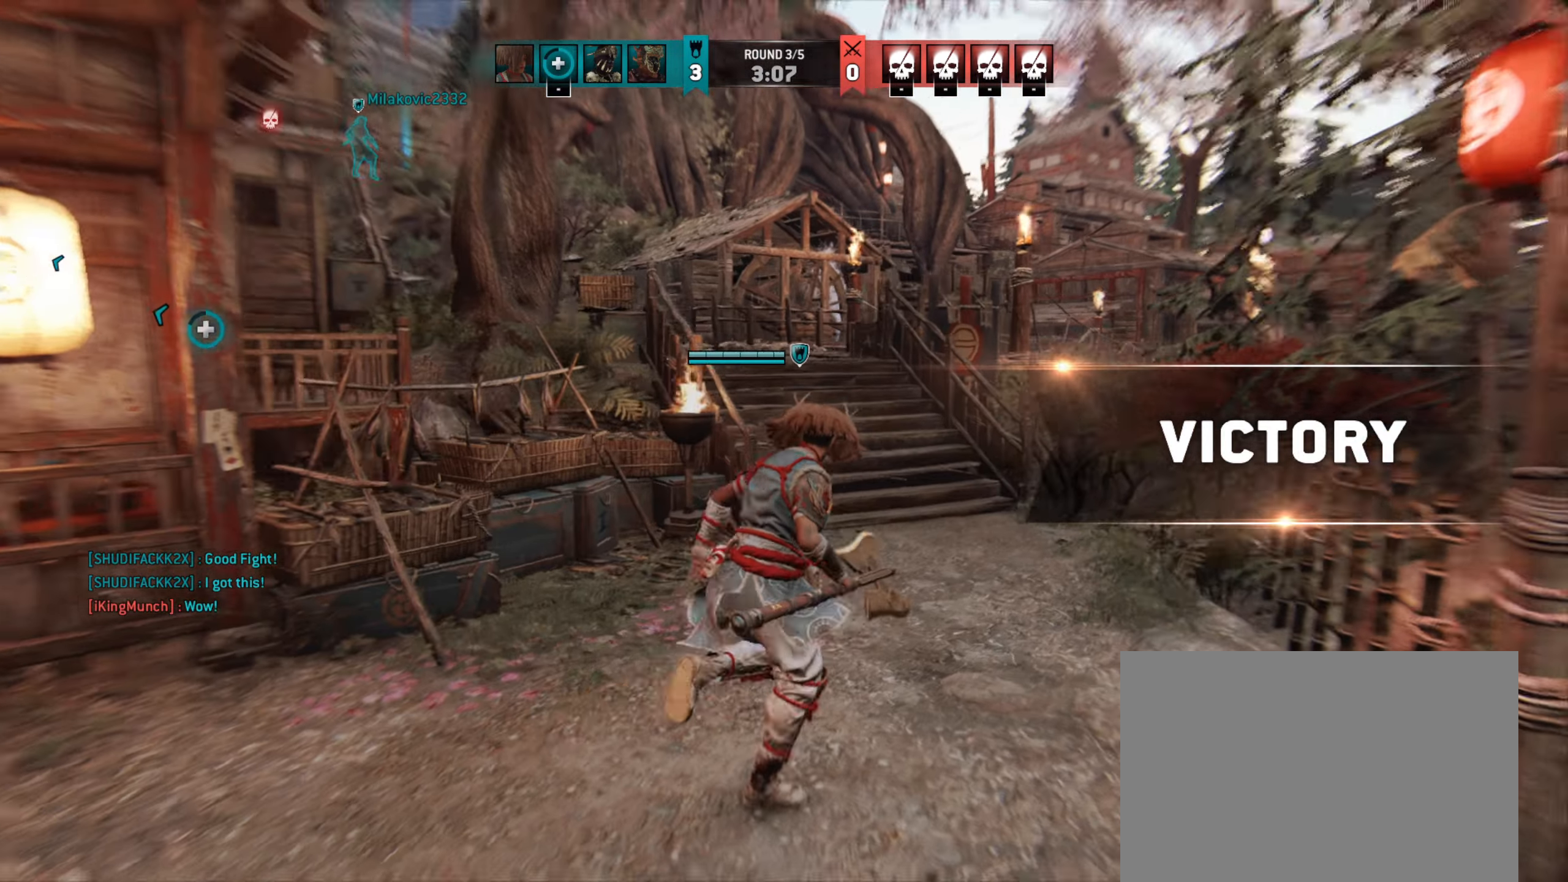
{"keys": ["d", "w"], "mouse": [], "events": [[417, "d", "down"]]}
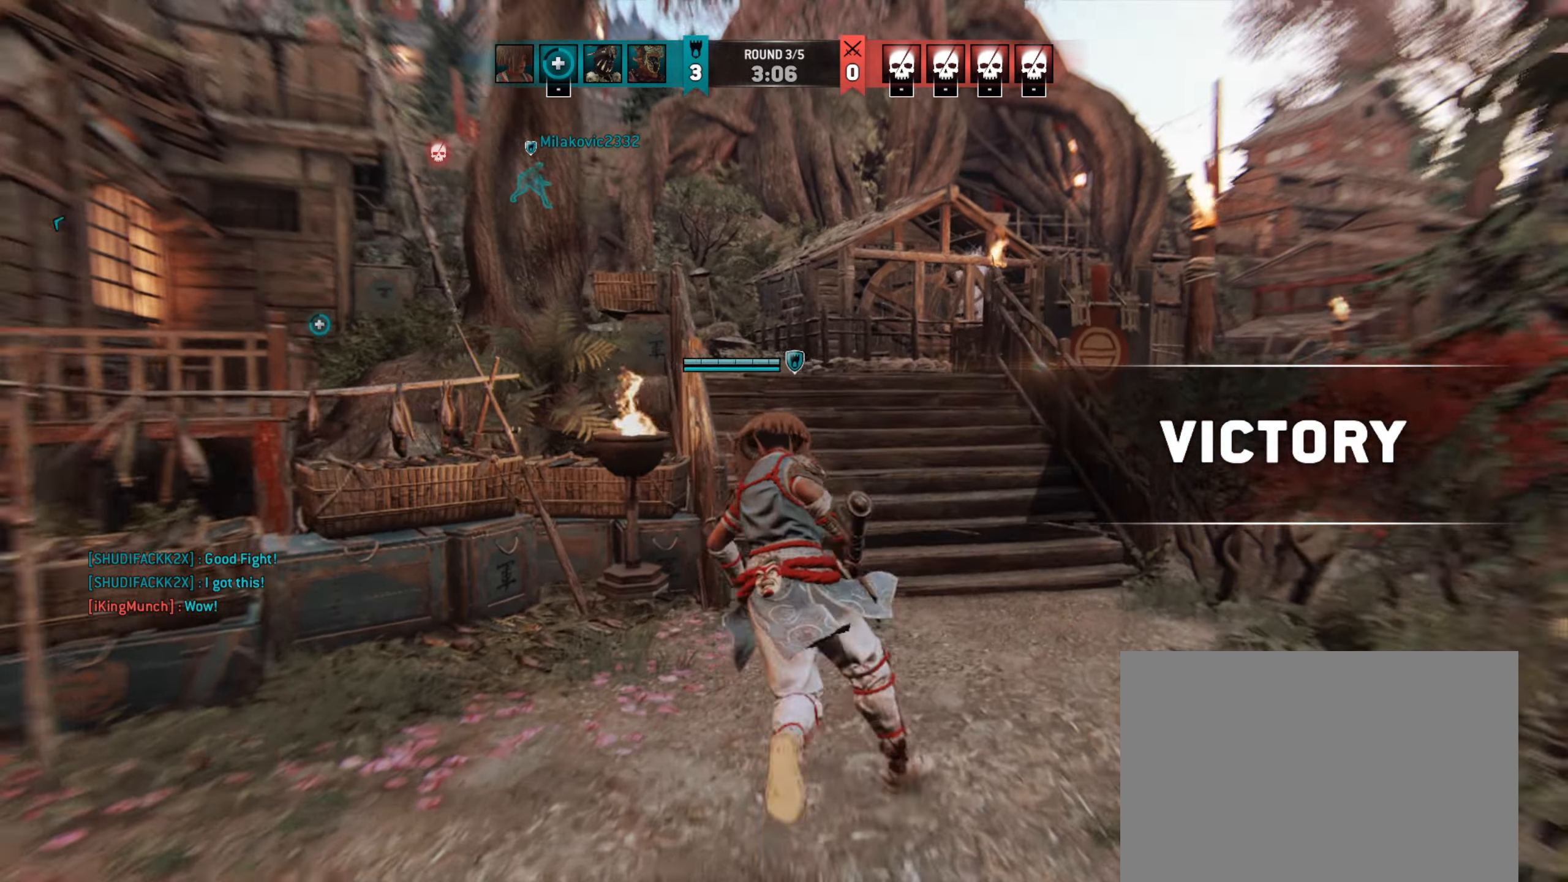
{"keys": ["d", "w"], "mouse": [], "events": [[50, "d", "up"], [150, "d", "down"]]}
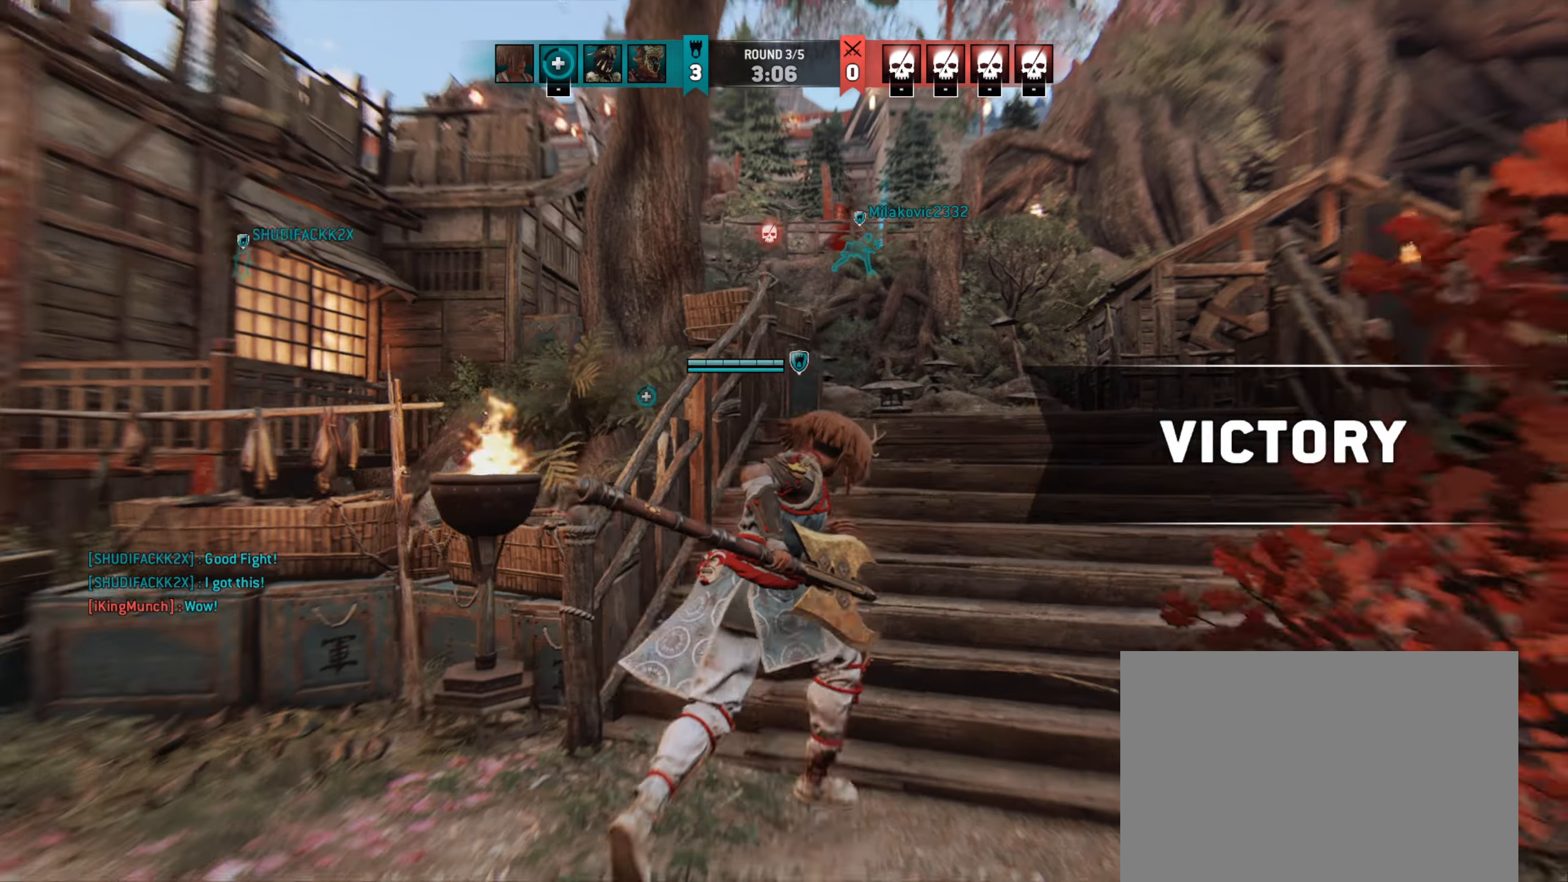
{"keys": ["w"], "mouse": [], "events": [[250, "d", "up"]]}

□ □ □ □

Reproduce all of the material above word for word. Omit the pictures.

{"keys": ["d", "w"], "mouse": [], "events": [[417, "d", "down"]]}
{"keys": ["d", "w"], "mouse": [], "events": [[50, "d", "up"], [150, "d", "down"]]}
{"keys": ["w"], "mouse": [], "events": [[250, "d", "up"]]}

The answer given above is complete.